Their suffering is stronger than ours.
I felt stronger when I helped them.”
(“TanDoo”)
Coping through imagination:
“My imagination saved me from drowning.
In my imagination I saw rope in the water.
I grabbed it and pulled myself upwards.
I was saved, even though there was really no rope in the water.”
(“COPE”)
Summary
Metaphoric OH Cards help cope with crisis & trauma:
1. They trigger feelings and identify them, gain insight, and enhance the therapeutic dialogue.
2. They can be used as a projective tool onto which unconscious contents may be projected, so that internal pictures that cannot be put into words may surface and be viewed clearly
3. They are metaphoric triggers, symbolic representations of interpersonal situations and intrapersonal.
4. They serve as a therapeutic bridge between the right hemispheres of the brain of both the care-giver and the care-receiver.
5. They serve as a group bonding tool – through the sharing of stories and the creation of mutual narratives.
6. They serve as a means of relieving stress, strain and nervous tension, by providing a fun game with therapeutic qualities, especially by enabling the “inner child” to step up and express itself.
The recurring motif in all the above examples is the belief that we are our own best healers. Working with metaphors and symbolism by means of therapeutic cards is a method which effectively accelerates therapeutic processes.
References
Ayalon, O. (2008) Beyond Words – Trauma-Healing Experience & Methods in the Wake of the Tsunami Disaster. Community Stress Prevention 6 pp. 32-40.

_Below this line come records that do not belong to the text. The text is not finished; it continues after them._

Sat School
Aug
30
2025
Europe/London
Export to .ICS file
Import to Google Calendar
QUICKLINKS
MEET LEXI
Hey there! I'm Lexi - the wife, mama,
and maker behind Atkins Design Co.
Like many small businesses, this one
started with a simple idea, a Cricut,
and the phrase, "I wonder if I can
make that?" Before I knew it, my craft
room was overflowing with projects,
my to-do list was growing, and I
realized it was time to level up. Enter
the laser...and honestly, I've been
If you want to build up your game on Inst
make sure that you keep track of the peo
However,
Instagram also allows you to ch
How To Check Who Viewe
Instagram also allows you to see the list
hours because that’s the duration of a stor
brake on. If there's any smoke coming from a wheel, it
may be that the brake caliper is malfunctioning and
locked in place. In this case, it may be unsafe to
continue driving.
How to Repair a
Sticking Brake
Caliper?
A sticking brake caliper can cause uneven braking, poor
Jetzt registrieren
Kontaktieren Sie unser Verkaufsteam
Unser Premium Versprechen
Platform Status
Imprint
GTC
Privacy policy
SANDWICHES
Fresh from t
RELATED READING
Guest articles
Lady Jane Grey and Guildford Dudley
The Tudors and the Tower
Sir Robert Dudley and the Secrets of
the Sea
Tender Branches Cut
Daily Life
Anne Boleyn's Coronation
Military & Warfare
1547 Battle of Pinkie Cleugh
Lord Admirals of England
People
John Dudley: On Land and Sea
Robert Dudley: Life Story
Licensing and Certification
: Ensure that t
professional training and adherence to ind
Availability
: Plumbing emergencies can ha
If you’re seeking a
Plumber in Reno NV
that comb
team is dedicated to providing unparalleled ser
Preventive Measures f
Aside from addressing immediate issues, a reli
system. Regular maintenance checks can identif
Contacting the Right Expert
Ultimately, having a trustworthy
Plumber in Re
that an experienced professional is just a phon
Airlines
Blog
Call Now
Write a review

Ayalon, O. (2003) The HANDS project: Helpers Assisting Natural Disaster Survivors. Community Stress Prevention 5 pp. 127-135.
Ayalon, O Ayalon, 0. (1993) Post Traumatic Stress Recovery. In: J. Wilson & B. Raphael. International Handbook of Traumatic Stress Syndromes. New York: plenum Press. pp. 855-866.
Ayalon, O. (1992) Rescue – community Oriented Preventive Education. Ellicott City: Chevron publications.
Lahad, M. (2003). Creative Supervision. London: JKP.
Erickson, M. ( 2006) My Voice Will Go With You – The Teaching Tales of Milton H. Erickson (Sidney Rosen, Editor) Thomas Gale.
Winnicott , D.M. (1971) Playing & Reality. Middlesex: Penguin Books.